- EXERCICES À RÉALISER -
A: Dressez la liste des espaces vectoriels de référence présentés dans le texte sur les espaces vectoriels.
B: Traduisez en anglais la phrase suivante du texte sur les espaces vectoriels : « Théorème : un sous-espace vectoriel engendré est un sous-espace vectoriel. »
C: Recopiez à l'identique le passage du texte sur les espaces vectoriels qui va de "Retenir qu'il y a un" jusqu'à "nul est (0,…,0)." inclus.

- TEXTE FOURNI -
◇ ◇ ◇ ◇ ◇
1) La définition d'un espace vectoriel
a) Ce qu'il faut retenir de la définition d'un espace vectoriel (ev). La définition est longue et relativement compliquée. Il faut retenir qu'il y a deux opérations :
- L'addition : si on ajoute deux éléments de E – qu'on appelle vecteurs – on obtient un nouveau vecteur
- La multiplication externe : si on multiplie un vecteur par un scalaire (c'est-à-dire un réel ou un complexe) on obtient un vecteur.
"externe", car on multiplie un vecteur par un objet extérieur à l'espace vectoriel à savoir un scalaire.
Retenir qu'il y a un vecteur particulier : le vecteur nul noté 0E qui vérifie x+0E=x pour tout vecteur x de E.
b) Connaître les ev de références :
- Rn (ou Cn). Un vecteur est n-uplet (x1,…,xn). Le vecteur nul est (0,…,0).
- (KN,+,⋅) l'ensemble des suites à valeurs dans K. Le vecteur nul = la suite nulle notée (0)n≥0.
- (F(A,R),+,⋅)=(RA,+,⋅) l'ensemble des fonctions de A dans R où A désigne une partie de R. Le vecteur nul est la fonction nulle.
- (Mn,p(K),+,⋅) l'ensemble des matrices de taille n×p à coefficients dans K
Le vecteur nul est la matrice nulle notée (0). - K[X] l'espace vectoriel des polynômes. Le vecteur nul est le polynôme nul noté 0K[X].
2) Sous-espace vectoriel (sev)
a) La notion de sous-espace vectoriel engendré.
C'est l'une des notions les plus importantes du cours d'algèbre linéaire.
Définition : Soit E un K-ev. Une famille finie de vecteurs de E est la donnée d'un nombre fini de vecteurs de E. Une famille se note F=(u1,…,up) ou F=(ui)1≤i≤p.
Le sous-espace vectoriel engendré par la famille F, noté vect(F), est l'ensemble des combinaisons linéaires (=C.L) des vecteurs u1,…,up. Autrement dit : vect(F)={λ1u1+…+λpup tel que (λ1,…,λp)∈Kp}.
Remarque : si p=1, alors vect(F)=vect(u1)={λ.u1∣λ∈K} ; c'est une droite vectorielle.
Théorème : un sous-espace vectoriel engendré est un sous-espace vectoriel.
b) Méthode pour écrire un sous-espace vectoriel défini par des équations sous la forme d'un sous-espace vectoriel engendré :
Par exemple : soit F={(x,y,z)∈R3∣x+y+z=0}.
On écrit un vecteur de F avec le MINIMUM de paramètres possibles. On a besoin de 3 paramètres : x, y et z pour décrire un vecteur de R3 mais si ce vecteur appartient à F, on sait que (par exemple) z=−x−y donc(x,y,z)=(x,y,−x−y) puis on décompose :
(x,y,z)=(x,y,−x−y) =(x,0,−x)+(0,y,−y) =x(1,0,−1)+y(0,1,−1) ce qui montre que tous les vecteurs de F sont des C.L des vecteurs a=(1,0,−1) et b=(0,1,−1).
Autrement dit, on a montré que F=vect(a,b).
◇ ◇ ◇ ◇ ◇
Éléments d'un jeu de données:
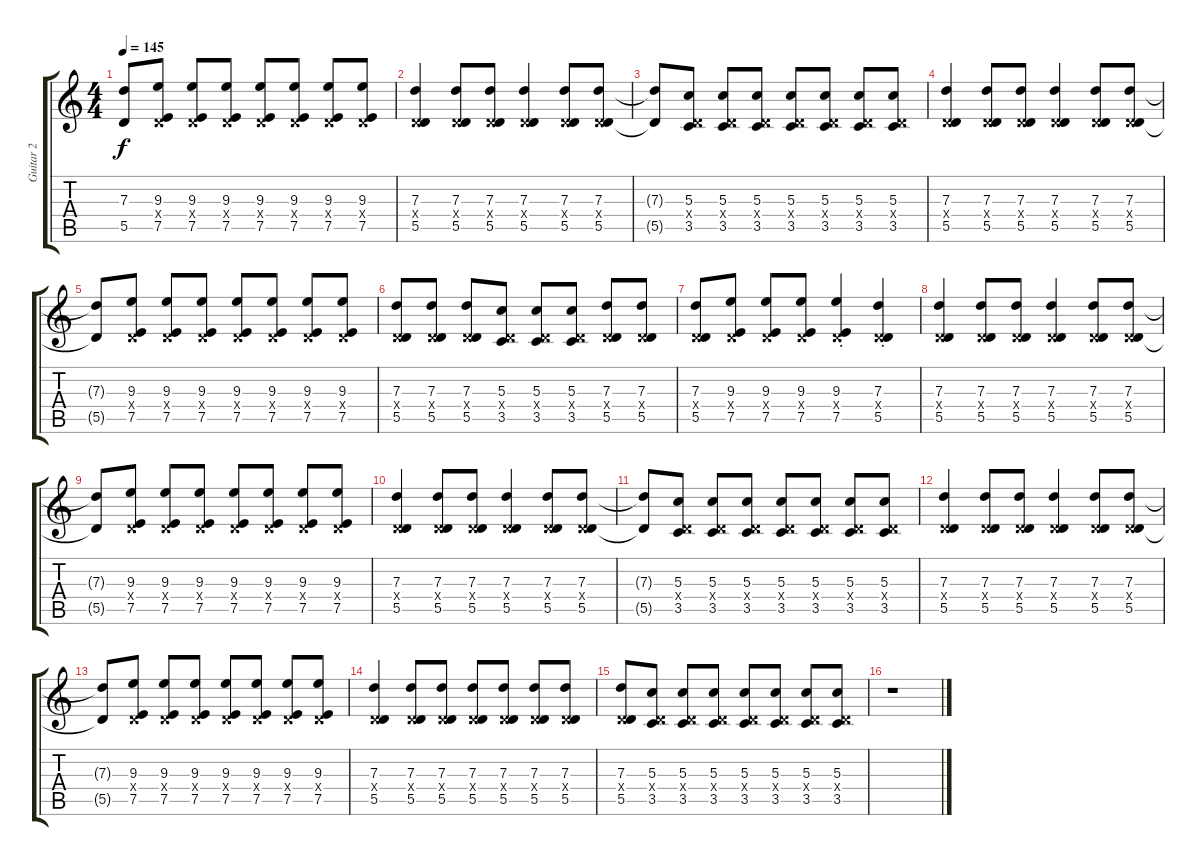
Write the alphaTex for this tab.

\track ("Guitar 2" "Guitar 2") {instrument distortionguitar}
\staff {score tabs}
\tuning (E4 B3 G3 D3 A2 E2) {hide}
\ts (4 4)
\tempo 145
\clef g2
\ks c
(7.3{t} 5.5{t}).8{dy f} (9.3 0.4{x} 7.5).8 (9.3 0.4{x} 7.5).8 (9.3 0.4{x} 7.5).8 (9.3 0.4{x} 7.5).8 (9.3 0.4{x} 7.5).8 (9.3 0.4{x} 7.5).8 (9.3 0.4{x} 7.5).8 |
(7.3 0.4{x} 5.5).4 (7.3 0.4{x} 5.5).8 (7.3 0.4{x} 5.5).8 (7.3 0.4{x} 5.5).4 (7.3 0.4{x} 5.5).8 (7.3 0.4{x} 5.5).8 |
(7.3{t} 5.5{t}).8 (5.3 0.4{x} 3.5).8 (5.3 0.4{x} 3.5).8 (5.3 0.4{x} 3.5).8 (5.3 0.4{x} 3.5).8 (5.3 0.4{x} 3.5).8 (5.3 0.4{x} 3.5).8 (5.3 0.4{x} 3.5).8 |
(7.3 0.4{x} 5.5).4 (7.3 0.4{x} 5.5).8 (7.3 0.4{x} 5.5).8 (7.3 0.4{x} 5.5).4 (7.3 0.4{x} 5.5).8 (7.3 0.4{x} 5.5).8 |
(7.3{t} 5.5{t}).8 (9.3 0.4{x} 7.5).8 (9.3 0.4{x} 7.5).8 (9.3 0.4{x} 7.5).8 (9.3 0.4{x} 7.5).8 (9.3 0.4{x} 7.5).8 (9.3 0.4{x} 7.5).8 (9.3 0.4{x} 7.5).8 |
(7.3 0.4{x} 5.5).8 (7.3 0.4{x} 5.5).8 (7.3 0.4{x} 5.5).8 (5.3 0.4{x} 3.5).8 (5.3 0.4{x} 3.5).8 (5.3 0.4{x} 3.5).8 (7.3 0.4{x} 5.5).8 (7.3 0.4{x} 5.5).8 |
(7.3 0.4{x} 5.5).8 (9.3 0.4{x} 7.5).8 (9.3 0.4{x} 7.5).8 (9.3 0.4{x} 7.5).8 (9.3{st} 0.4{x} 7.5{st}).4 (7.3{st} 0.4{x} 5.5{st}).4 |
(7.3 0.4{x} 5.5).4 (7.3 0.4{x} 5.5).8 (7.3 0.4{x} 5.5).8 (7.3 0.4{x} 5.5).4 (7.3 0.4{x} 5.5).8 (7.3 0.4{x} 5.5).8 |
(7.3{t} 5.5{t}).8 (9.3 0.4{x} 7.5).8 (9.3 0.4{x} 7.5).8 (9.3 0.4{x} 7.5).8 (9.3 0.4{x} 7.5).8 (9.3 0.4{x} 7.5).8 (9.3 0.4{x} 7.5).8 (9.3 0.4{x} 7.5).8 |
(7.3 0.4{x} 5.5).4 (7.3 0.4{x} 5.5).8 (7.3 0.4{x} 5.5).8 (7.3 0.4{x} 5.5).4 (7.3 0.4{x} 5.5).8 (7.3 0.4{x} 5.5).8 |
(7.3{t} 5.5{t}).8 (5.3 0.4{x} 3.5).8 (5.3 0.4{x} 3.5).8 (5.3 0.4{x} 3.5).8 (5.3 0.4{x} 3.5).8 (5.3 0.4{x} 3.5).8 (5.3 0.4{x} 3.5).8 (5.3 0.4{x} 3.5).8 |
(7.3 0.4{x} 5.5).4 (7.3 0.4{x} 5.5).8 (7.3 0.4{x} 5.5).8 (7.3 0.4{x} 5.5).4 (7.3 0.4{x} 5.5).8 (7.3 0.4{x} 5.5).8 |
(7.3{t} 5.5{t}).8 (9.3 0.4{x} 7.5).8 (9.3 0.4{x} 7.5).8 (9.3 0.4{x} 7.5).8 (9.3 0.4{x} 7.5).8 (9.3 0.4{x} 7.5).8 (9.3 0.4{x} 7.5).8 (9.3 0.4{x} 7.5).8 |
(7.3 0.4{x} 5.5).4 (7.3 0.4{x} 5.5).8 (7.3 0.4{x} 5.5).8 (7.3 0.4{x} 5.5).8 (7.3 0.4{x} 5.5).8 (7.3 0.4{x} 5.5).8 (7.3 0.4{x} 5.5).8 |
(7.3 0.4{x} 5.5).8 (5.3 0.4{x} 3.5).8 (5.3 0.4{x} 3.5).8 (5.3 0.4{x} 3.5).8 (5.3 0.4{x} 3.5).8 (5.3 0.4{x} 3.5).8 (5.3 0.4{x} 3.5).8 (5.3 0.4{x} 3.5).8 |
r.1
◇ ◇ ◇ ◇ ◇
- RÉPONSES PAR EXERCICE -
A:
- Rn (ou Cn)
- (KN,+,⋅), l'ensemble des suites à valeurs dans K
- (F(A,R),+,⋅)=(RA,+,⋅), l'ensemble des fonctions de A dans R
- (Mn,p(K),+,⋅), l'ensemble des matrices de taille n×p à coefficients dans K
- K[X], l'espace vectoriel des polynômes

B: Theorem: a spanned vector subspace is a vector subspace.

C:
Retenir qu'il y a un vecteur particulier : le vecteur nul noté 0E qui vérifie x+0E=x pour tout vecteur x de E.
b) Connaître les ev de références :
- Rn (ou Cn). Un vecteur est n-uplet (x1,…,xn). Le vecteur nul est (0,…,0).